New digital tools are making screen time more efficient
The future working environment will require a shift in how we communicate and collaborate, with 76% of executives surveyed predicting a move away from email and toward more sophisticated digital tools. These digital tools will be critical enablers for increased cross-cultural teaming. In fact, 72% of respondents see virtual teaming capabilities across cultures as becoming significant and normative in the next five years. Collaboration strengthens relationships, so the choice of technologies should ideally allow for relationship-building activities as well as efficient communications.
But tools alone are not the answer. As companies move from email to other tools for communicating, collaborating, and connecting, they will need to develop the right cultural context and adapt workplace policies and processes to help ensure the environment and expectations are set up to enable successful adoption of whatever digital capabilities are implemented.
Lesson 5: Start the shift to new collaboration tools, but ensure workplace practices and employee understanding are aligned with the new capabilities that are available.
Leaders need collaborative networks, not hierarchy
We have seen that expectations of leaders are changing not only in terms of how they interact and engage with their employees but also in how they see their role changing.
Our sample of C-suite executives showed that just over 40% of respondents expect they will increasingly place more focus on facilitating the flow and exchange of ideas and providing greater autonomy at team and individual levels. This shift from “top-down” to what we might see as “alongside” is a crucial component of the equation.
Unless leaders are role models of the target environment, limited or no progress will be made. The shift to facilitating an empowered network after years of being in a more directive mode is a big one. As Jeffrey Joerres said in his interview on the future of work, “As we look to the future, role modelling of behaviours is going to be more important than training.” In the highly networked, more fluid organisations of the future, leaders from the C-suite down will need new ways to communicate with employees and keep a pulse on their business.

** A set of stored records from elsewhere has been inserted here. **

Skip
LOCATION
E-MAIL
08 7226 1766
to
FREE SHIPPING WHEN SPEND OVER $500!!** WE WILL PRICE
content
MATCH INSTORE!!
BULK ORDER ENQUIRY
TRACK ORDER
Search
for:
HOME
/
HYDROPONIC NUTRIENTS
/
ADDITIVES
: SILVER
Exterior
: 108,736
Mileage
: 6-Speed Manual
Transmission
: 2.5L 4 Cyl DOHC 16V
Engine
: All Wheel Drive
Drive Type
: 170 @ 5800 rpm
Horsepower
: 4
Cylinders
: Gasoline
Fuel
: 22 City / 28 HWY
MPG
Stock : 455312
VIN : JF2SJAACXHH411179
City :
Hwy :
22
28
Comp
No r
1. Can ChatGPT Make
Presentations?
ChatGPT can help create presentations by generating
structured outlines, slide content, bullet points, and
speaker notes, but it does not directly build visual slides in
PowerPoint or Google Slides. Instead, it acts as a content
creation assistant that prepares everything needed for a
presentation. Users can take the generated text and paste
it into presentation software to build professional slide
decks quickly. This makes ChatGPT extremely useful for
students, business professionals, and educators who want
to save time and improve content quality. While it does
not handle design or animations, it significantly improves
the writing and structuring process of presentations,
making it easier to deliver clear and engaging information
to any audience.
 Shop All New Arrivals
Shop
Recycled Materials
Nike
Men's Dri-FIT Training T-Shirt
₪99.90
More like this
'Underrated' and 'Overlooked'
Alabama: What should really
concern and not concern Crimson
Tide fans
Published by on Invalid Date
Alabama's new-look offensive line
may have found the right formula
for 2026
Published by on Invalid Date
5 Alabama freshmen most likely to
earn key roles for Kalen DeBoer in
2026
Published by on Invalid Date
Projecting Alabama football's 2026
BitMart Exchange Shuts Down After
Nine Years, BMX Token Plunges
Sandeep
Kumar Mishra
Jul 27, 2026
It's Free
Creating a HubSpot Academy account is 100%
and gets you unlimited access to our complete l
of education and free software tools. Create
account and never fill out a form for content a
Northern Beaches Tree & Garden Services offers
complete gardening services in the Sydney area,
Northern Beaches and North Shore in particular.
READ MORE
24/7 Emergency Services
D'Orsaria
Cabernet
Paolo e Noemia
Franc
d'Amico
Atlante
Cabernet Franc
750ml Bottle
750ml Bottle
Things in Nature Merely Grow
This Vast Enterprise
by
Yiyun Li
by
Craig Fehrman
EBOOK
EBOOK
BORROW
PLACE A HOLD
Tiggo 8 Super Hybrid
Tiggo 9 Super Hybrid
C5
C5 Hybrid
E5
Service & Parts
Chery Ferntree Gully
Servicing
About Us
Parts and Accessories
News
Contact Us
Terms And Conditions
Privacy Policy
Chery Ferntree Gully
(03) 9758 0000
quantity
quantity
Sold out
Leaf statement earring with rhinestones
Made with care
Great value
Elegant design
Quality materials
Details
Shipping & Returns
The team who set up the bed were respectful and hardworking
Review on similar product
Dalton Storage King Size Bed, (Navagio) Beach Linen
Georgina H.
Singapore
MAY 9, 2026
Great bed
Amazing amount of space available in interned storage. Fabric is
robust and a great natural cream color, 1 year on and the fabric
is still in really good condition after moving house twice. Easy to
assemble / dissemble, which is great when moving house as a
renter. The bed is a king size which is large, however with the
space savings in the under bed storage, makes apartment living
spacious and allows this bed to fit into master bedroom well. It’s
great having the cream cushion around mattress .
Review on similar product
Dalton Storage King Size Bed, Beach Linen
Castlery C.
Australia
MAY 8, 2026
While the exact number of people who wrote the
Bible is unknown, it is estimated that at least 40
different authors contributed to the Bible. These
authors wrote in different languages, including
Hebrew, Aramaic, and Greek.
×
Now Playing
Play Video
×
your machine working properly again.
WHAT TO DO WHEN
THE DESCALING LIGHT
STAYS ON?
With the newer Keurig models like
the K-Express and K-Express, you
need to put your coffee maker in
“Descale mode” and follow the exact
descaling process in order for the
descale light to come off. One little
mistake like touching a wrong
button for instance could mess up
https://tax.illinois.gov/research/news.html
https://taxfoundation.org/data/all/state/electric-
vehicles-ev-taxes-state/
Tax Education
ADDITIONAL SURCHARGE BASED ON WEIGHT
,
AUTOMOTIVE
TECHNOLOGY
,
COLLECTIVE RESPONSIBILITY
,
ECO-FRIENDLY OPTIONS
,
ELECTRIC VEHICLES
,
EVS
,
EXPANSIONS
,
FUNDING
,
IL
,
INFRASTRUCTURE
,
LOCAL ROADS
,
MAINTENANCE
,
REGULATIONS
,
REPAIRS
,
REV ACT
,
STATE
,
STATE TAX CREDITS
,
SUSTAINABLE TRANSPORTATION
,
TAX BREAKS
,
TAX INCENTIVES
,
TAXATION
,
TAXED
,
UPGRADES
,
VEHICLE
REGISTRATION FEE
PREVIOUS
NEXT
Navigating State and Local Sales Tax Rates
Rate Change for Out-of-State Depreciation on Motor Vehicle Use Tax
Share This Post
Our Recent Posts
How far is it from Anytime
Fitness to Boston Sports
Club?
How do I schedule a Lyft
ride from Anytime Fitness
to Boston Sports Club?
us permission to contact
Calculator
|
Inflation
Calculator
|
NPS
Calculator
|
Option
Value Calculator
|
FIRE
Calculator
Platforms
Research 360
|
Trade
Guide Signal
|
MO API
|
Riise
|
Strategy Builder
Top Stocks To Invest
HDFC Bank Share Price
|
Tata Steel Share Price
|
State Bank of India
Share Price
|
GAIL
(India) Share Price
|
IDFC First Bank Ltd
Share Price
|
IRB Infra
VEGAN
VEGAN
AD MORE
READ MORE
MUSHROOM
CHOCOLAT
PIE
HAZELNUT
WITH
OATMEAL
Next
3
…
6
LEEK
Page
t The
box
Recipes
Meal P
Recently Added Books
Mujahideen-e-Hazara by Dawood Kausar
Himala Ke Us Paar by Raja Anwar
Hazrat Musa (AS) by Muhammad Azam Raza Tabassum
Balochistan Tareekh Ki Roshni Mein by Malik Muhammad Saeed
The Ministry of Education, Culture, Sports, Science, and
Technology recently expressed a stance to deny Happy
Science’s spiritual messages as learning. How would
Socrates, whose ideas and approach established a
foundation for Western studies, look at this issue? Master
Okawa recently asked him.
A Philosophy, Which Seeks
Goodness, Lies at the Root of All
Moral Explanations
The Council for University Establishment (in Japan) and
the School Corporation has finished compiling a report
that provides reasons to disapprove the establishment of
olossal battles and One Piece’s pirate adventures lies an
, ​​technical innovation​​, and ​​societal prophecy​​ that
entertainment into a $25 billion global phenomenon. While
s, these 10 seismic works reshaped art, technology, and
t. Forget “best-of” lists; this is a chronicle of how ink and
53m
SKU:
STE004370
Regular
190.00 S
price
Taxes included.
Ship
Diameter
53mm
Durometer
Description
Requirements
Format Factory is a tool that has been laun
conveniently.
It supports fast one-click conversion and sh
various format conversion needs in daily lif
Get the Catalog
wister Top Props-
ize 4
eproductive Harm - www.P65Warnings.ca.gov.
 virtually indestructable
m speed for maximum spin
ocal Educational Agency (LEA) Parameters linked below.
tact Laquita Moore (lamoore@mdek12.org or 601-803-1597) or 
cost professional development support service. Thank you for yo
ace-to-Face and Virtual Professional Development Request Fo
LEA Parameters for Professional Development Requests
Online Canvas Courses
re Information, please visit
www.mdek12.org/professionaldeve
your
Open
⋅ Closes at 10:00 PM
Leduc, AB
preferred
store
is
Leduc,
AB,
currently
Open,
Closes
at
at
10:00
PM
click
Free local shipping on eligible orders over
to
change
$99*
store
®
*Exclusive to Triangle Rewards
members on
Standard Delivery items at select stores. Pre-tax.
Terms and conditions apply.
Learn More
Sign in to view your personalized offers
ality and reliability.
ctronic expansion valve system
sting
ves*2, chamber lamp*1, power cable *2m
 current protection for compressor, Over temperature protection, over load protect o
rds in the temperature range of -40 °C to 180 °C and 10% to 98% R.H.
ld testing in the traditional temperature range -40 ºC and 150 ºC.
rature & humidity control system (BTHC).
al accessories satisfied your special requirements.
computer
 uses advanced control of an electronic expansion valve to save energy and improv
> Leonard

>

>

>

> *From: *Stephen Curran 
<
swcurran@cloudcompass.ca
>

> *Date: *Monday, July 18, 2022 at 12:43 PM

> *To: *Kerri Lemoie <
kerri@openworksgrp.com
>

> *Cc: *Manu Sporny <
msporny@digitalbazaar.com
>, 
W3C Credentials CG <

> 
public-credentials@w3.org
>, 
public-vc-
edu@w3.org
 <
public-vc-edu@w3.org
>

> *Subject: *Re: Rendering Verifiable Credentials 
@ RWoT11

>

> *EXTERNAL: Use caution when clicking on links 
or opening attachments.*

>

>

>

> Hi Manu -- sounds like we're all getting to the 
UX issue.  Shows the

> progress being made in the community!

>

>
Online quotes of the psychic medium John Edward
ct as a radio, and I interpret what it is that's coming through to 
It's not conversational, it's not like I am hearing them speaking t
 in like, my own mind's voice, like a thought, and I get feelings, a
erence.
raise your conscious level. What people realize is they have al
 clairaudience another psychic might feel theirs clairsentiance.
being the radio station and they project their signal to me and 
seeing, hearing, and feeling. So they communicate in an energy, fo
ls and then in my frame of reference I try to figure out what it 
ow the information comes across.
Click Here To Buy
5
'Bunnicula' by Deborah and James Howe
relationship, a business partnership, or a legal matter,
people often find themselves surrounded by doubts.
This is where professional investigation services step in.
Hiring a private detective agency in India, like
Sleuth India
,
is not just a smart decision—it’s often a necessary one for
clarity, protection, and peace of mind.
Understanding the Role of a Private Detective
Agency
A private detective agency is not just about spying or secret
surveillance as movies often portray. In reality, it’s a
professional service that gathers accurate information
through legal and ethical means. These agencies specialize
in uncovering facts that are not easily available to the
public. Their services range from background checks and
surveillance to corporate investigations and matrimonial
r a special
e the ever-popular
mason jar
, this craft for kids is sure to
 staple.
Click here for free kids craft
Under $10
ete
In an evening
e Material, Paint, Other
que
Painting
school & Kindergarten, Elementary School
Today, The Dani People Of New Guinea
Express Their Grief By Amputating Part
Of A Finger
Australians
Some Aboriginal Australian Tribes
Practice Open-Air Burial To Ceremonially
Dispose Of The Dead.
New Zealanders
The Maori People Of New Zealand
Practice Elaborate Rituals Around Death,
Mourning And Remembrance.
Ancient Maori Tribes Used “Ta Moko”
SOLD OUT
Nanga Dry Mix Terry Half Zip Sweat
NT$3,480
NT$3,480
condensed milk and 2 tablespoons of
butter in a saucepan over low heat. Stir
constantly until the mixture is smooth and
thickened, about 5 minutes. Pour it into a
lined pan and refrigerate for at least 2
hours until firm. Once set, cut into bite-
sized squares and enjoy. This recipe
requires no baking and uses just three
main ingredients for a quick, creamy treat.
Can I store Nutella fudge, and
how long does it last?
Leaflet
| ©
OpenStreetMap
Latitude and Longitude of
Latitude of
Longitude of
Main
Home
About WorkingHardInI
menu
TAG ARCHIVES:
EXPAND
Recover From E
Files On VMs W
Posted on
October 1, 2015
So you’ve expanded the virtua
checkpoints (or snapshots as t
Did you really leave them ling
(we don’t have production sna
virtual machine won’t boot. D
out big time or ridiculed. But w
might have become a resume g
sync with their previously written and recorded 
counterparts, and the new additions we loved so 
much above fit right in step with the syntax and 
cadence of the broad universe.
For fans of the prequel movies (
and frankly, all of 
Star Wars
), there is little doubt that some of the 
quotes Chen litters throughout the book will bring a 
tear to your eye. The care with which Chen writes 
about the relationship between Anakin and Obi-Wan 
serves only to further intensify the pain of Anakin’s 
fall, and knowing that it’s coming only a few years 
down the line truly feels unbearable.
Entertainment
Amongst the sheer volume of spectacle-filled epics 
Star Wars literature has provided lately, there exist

Lesson 6: Leaders can underestimate the benefits of social tools at work and need to be educated in how to use collaboration and business social tools for improved communication, collaboration, and connectivity.
This survey suggests that at the top of companies, executives, particularly in larger companies, recognise both that the future of work will be very different from the way things have happened in the past and that their roles need to adapt to the new environments they will be leading.
How we work in future will be more networked, more devolved, more mobile, more team-based, more project-based and more collaborative. The challenge is to make sure it is not more complicated, confusing, or overwhelming. This will require better and different ways to communicate, collaborate, and network. Large multi-nodal fluid networks will rely increasingly on new pathways for information to be exchanged and lessons shared, leaning heavily on new, enabling digital technologies. Done well, the future of work offers the opportunity to provide the most engaging and motivating environment we have yet experienced and, after decades of aspiring to the idea, to become truly learning organisations.